Segment Start: MATERIAL SHOWN
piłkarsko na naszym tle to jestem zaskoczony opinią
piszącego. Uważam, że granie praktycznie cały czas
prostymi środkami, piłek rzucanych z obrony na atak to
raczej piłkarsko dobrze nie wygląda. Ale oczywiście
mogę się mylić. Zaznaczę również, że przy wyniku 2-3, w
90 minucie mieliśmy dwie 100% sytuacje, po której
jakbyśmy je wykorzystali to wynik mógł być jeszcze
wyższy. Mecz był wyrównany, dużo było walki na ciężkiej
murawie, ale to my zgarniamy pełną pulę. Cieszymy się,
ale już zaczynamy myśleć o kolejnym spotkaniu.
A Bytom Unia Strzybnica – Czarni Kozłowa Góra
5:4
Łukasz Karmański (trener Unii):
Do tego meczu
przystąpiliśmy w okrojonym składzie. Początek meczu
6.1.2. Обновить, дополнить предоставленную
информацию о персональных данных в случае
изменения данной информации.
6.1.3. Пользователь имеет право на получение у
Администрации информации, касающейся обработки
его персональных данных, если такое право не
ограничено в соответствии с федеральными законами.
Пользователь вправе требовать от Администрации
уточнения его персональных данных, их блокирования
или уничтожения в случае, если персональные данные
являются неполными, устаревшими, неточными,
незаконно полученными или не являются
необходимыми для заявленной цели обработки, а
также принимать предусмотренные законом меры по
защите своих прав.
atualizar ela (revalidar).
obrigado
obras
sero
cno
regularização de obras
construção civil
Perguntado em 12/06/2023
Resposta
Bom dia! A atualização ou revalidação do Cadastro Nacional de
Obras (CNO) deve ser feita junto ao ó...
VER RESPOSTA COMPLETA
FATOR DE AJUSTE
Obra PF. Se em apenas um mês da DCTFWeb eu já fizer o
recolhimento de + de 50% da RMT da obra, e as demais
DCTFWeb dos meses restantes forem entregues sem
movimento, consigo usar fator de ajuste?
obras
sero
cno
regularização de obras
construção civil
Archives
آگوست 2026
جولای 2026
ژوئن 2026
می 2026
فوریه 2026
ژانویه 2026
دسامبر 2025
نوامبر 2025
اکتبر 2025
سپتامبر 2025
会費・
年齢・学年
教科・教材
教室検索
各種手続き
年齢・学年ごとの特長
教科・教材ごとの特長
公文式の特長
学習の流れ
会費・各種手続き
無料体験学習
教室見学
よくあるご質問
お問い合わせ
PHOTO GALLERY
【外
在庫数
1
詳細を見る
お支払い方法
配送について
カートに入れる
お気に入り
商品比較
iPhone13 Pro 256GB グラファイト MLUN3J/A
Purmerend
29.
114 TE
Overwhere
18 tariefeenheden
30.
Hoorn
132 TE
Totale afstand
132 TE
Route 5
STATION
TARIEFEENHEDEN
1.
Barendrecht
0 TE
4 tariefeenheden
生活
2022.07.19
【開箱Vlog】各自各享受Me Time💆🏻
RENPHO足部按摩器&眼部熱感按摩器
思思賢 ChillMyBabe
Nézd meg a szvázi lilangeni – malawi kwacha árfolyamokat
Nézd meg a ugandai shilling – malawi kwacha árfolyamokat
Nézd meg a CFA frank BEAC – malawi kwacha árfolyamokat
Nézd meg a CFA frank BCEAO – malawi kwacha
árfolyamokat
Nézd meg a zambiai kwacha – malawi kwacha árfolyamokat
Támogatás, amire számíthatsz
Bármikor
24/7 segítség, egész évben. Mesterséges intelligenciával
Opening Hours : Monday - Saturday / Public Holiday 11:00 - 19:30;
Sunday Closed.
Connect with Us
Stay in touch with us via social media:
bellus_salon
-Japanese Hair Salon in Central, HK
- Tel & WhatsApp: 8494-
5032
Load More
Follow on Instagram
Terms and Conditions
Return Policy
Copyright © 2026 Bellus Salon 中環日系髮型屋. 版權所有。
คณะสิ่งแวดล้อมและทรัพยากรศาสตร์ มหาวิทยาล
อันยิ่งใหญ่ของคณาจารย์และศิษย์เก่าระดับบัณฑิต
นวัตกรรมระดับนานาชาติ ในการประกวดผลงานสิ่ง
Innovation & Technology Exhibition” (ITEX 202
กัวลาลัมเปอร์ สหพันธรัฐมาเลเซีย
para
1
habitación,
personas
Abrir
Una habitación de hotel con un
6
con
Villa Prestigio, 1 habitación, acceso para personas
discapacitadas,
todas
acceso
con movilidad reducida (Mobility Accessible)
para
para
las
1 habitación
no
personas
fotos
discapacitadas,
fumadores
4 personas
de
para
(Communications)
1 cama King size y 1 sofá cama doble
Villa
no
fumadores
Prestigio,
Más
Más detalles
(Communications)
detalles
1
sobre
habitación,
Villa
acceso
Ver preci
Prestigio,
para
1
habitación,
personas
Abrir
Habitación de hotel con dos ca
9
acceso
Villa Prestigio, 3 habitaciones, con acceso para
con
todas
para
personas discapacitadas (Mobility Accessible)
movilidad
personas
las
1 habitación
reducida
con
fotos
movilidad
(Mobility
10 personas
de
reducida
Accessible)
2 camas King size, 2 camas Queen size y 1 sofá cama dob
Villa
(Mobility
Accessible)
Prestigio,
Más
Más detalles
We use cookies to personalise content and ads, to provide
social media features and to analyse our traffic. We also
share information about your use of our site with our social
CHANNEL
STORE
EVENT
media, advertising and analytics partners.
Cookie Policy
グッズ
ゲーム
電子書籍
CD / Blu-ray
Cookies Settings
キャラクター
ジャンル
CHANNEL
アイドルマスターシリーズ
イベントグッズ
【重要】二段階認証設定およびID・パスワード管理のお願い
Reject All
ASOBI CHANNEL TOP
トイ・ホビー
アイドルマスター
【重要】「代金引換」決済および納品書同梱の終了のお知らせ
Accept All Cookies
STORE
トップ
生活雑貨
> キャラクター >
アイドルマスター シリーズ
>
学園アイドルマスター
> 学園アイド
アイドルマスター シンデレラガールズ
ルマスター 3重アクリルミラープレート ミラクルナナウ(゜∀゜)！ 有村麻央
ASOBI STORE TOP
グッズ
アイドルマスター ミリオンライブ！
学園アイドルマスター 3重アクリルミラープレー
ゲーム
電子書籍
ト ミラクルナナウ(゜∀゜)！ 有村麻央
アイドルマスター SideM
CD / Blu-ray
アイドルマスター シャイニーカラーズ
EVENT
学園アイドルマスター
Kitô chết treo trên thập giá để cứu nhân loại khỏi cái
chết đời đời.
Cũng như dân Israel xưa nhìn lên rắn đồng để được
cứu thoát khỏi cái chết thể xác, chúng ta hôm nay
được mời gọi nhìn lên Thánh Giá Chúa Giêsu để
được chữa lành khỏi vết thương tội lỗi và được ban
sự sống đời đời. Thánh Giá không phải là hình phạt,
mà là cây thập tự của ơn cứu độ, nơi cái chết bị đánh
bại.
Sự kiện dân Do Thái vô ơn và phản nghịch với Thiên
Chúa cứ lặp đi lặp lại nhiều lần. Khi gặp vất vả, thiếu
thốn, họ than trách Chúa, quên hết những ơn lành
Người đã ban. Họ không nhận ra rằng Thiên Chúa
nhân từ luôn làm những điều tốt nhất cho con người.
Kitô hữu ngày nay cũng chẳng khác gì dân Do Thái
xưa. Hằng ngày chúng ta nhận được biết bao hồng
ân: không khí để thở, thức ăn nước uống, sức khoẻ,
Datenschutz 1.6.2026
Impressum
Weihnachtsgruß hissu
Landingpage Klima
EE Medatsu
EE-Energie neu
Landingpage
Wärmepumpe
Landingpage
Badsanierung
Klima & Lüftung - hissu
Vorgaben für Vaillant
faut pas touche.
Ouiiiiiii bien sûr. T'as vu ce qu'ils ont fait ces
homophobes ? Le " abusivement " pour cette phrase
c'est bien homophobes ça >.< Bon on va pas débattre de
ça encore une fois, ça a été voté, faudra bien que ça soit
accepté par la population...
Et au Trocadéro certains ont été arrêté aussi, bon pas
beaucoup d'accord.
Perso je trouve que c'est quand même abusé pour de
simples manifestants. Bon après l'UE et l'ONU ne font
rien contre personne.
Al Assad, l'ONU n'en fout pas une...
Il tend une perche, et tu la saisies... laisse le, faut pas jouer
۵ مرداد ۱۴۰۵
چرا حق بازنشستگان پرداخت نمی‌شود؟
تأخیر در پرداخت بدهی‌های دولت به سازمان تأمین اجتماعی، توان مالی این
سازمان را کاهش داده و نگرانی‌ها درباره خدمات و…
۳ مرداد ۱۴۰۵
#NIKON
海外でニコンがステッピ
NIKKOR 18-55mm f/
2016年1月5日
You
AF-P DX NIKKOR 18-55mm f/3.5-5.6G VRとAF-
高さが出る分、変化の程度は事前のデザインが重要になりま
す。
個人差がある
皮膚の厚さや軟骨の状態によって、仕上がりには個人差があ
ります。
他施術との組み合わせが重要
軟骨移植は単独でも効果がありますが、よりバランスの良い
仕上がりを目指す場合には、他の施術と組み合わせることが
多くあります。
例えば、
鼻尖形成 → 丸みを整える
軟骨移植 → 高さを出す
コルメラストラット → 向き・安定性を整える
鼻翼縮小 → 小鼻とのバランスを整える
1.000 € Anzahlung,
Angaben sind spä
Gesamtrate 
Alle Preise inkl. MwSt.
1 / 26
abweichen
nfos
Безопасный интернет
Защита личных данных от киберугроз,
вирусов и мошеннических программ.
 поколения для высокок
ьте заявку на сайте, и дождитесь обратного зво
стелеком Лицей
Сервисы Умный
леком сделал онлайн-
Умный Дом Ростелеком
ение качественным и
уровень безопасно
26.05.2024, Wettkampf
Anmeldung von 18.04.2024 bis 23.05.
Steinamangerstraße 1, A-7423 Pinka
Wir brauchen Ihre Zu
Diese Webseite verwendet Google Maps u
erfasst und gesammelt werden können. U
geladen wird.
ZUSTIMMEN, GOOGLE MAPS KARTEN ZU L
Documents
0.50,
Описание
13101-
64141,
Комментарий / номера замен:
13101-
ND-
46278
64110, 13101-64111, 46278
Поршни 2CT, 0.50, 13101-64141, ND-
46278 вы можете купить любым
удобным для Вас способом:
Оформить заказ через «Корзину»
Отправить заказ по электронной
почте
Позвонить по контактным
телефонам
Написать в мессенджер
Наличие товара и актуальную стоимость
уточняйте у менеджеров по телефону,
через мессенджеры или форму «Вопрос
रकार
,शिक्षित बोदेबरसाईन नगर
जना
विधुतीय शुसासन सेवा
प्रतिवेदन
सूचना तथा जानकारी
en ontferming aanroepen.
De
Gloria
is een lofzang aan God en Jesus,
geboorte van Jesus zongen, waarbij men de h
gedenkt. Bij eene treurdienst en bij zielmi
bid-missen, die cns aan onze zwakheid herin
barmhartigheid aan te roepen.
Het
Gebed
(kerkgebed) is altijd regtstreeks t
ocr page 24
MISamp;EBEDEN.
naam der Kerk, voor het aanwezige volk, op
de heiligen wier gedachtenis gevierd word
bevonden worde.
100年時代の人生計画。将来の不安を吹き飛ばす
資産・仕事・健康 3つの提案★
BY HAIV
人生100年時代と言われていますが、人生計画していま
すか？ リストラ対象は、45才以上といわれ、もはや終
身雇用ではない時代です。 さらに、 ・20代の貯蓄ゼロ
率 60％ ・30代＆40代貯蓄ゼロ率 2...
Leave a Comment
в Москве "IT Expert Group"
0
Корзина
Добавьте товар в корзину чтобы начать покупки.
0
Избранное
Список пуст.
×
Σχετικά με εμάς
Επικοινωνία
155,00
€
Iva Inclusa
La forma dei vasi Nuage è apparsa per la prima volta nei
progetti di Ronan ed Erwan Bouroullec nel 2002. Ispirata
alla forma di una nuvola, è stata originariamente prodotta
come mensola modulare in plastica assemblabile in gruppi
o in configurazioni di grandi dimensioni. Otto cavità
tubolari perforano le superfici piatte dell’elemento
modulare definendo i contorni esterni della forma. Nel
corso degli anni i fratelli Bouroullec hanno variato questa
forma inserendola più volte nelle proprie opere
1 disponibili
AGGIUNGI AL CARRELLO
Segment End: MATERIAL SHOWN
TASK ITEM> Please restate only the opening stretch of the records above: every line from the first through the one containing "90 minucie mieliśmy", exactly as written.

RESULT>
piłkarsko na naszym tle to jestem zaskoczony opinią
piszącego. Uważam, że granie praktycznie cały czas
prostymi środkami, piłek rzucanych z obrony na atak to
raczej piłkarsko dobrze nie wygląda. Ale oczywiście
mogę się mylić. Zaznaczę również, że przy wyniku 2-3, w
90 minucie mieliśmy dwie 100% sytuacje, po której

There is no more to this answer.